» **WHAT IS REQUIRED**
In the entries that follow, how many lines hold the string "heute"? Give only that number.

** RECORDS SUPPLIED follows **

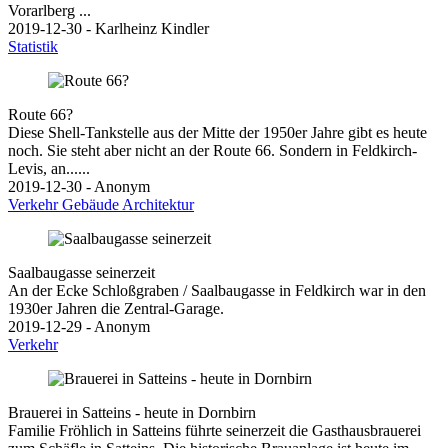
Vorarlberg ...
2019-12-30 - Karlheinz Kindler
Statistik
Route 66?
Diese Shell-Tankstelle aus der Mitte der 1950er Jahre gibt es heute
noch. Sie steht aber nicht an der Route 66. Sondern in Feldkirch-
Levis, an......
2019-12-30 - Anonym
Verkehr
Gebäude
Architektur
Saalbaugasse seinerzeit
An der Ecke Schloßgraben / Saalbaugasse in Feldkirch war in den
1930er Jahren die Zentral-Garage.
2019-12-29 - Anonym
Verkehr
Brauerei in Satteins - heute in Dornbirn
Familie Fröhlich in Satteins führte seinerzeit die Gasthausbrauerei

** End of RECORDS SUPPLIED **

» **PROBLEM SOLUTION**
2